Consider, also, the mysterious backdoor, "equipped", says Stevenson, "with neither bell nor knocker" (p. 30), which could, in this analysis, be read as a denigrated, non-female body. Davidson (1995) offers a similar analysis of this ambiguity, suggesting that "Hyde might be read as an interpolation at the narrative level of the traditional rhetorical strategies by which homosexuality was designated, strategies that are of inexplicit and oblique representation" (p. 25). The repugnance surrounding Hyde marks him off from respectable bourgeois bachelors, so that "homosexuality may be distanced from the notionally heterosexual fraternity" (p. 36).

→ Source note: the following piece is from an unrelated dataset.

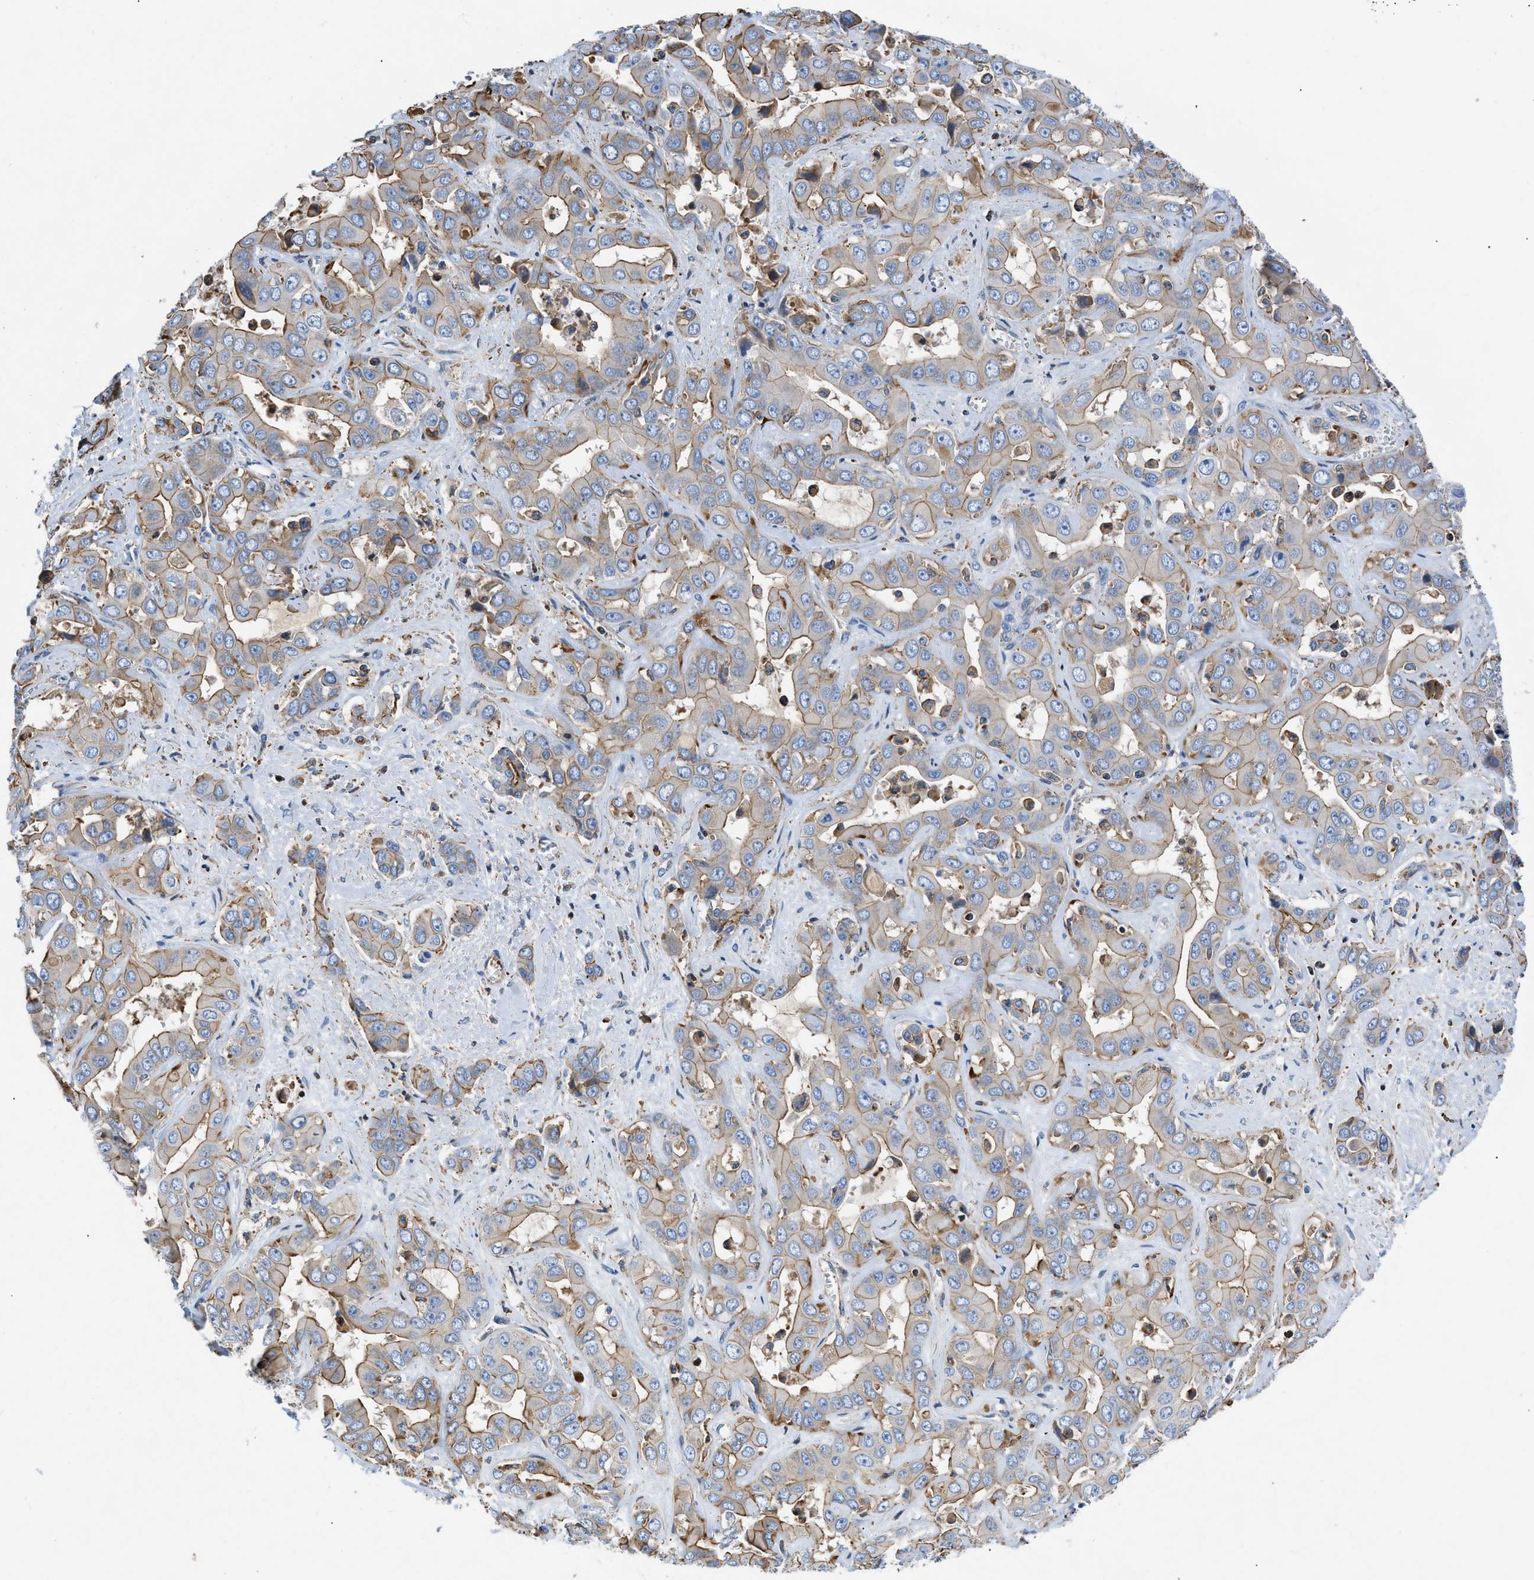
{"staining": {"intensity": "moderate", "quantity": "25%-75%", "location": "cytoplasmic/membranous"}, "tissue": "liver cancer", "cell_type": "Tumor cells", "image_type": "cancer", "snomed": [{"axis": "morphology", "description": "Cholangiocarcinoma"}, {"axis": "topography", "description": "Liver"}], "caption": "Protein staining of cholangiocarcinoma (liver) tissue demonstrates moderate cytoplasmic/membranous expression in about 25%-75% of tumor cells.", "gene": "ATP6V0D1", "patient": {"sex": "female", "age": 52}}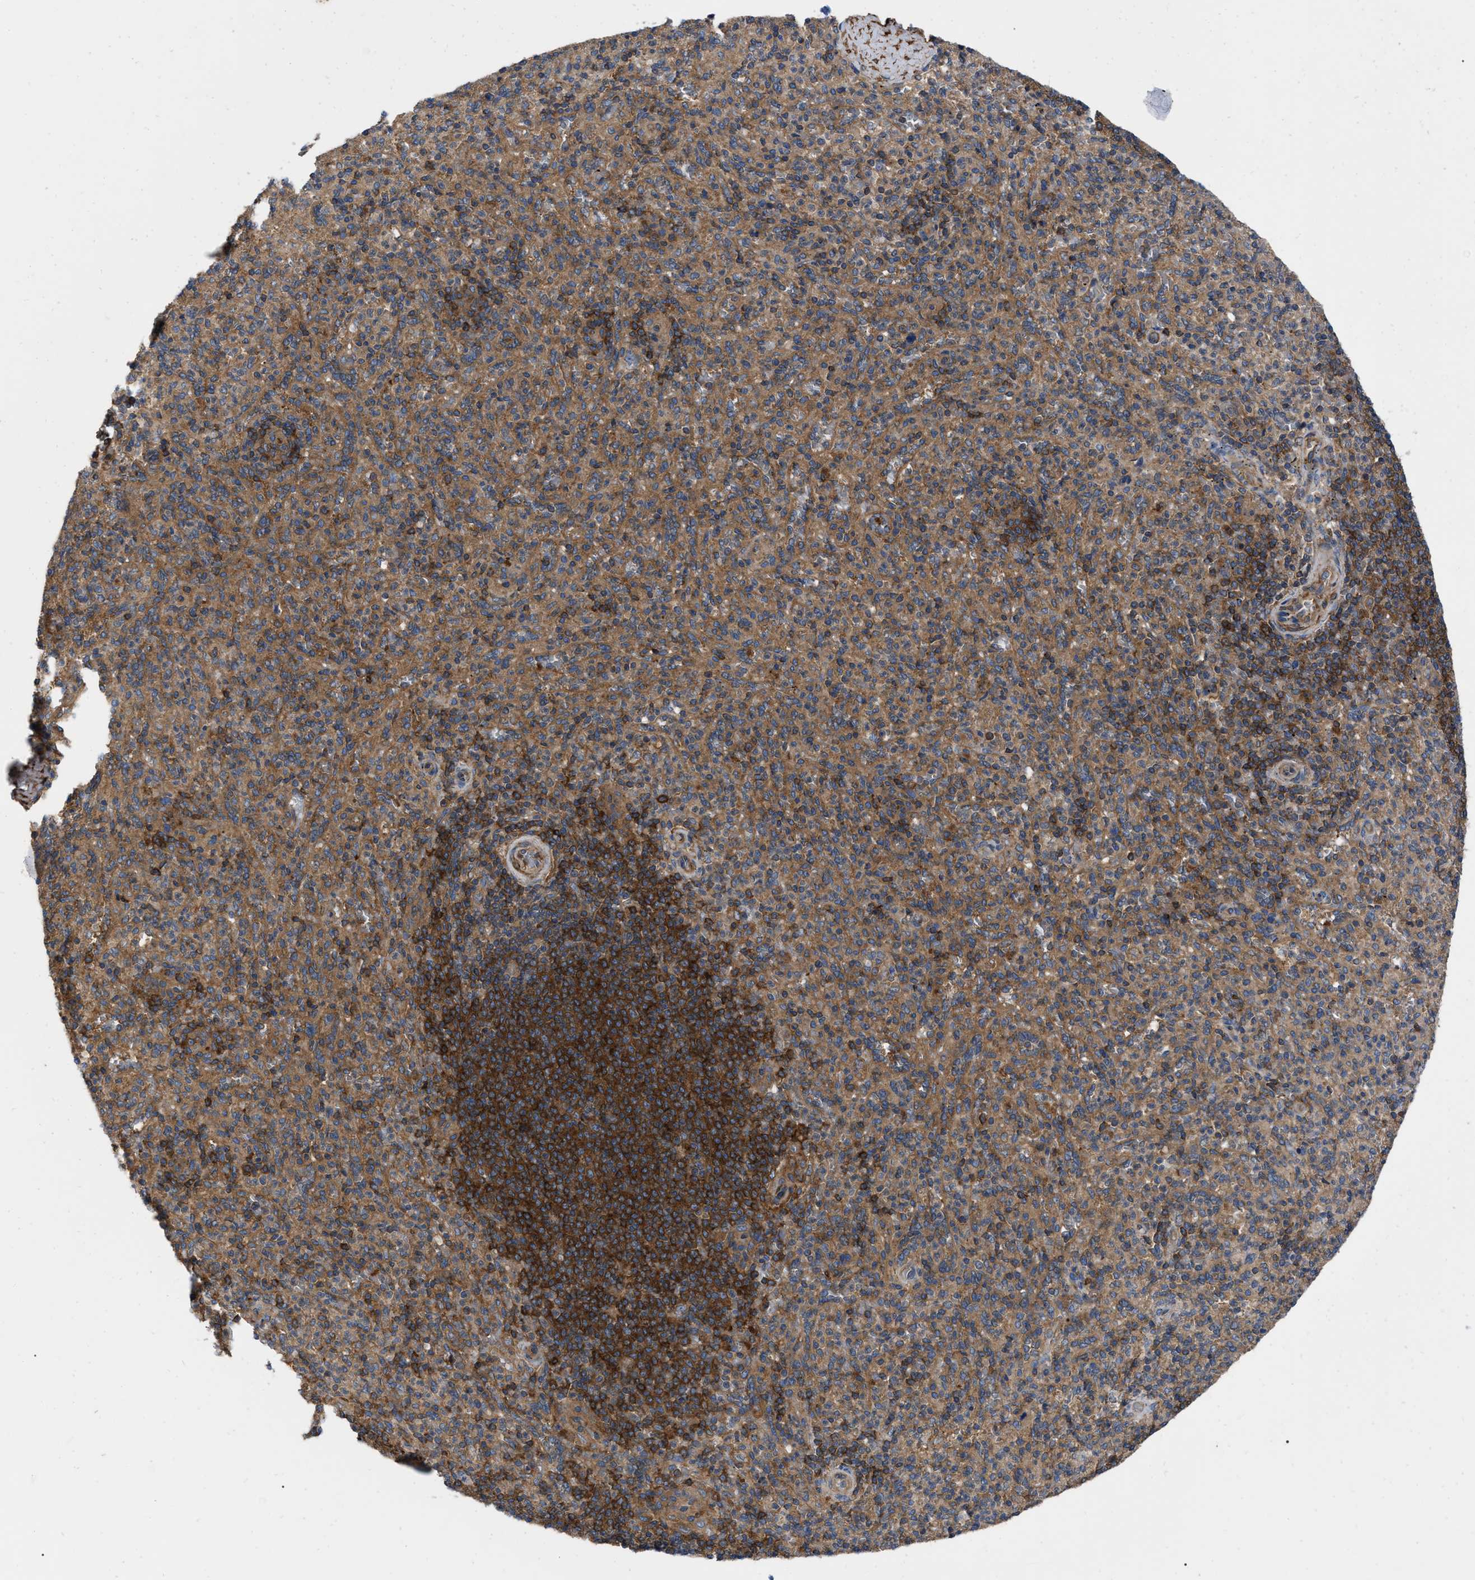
{"staining": {"intensity": "moderate", "quantity": "25%-75%", "location": "cytoplasmic/membranous"}, "tissue": "spleen", "cell_type": "Cells in red pulp", "image_type": "normal", "snomed": [{"axis": "morphology", "description": "Normal tissue, NOS"}, {"axis": "topography", "description": "Spleen"}], "caption": "Cells in red pulp exhibit medium levels of moderate cytoplasmic/membranous expression in about 25%-75% of cells in unremarkable human spleen. The protein is shown in brown color, while the nuclei are stained blue.", "gene": "RABEP1", "patient": {"sex": "male", "age": 36}}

Showalter (1990) also suggests that the suicide that ends Jekyll's life is consistent with a form of gay Gothic: "To learn Jekyll-Hyde secret leads to death ... While Jekyll tries to convince himself that his own desire is merely an addiction, a bad habit that he can overcome whenever he wants, he gradually comes to understand that Hyde is indeed part of him" (p. 113). Thus, Jekyll's suicide, or self-destruction, is resonant with other tragic outcomes, such as murder, madness, and disease, associated with the nineteenth-century homosexual person/literary character.
Showalter's persuasive arguments aside, there is a tension between regarding the lose- and cross-ends of identity as the areas within which understanding lies, and the wish to diagnose a solution. If it is true that a strategy of "camouflage" is in operation, why stop at this one foundation point? (Haggerty, 2006). Hurley (1996) helpfully reminds us that, as far as a theme of sexual identity is concerned, Hyde can represent several things: (a) a terror of femininity within men (see the discussion of hysteria below); (b) forbidden homosexual desire; and (c) a dangerous male, heterosexual lust (also discussed below). Robb (2003) suggests that Stevenson used homosexual references simply in order to create "an atmosphere of unspeakable and mysterious depravity" (p. 224), without intending any character to be homosexual. The sexual/nonsexual issue is itself interesting. Stevenson himself balked at a sexual interpretation, not wanting Hyde to be seen, as he soon was, on the stage, as "mere voluptuary" (Callow, 2001). But this is the story of the story, and brings in Stevenson's professed anxiety about the popularisation of his work and the commercialisation of the "professional" author. Once the novella was out, much like the ineluctable process it depicts, it took on a life of its own.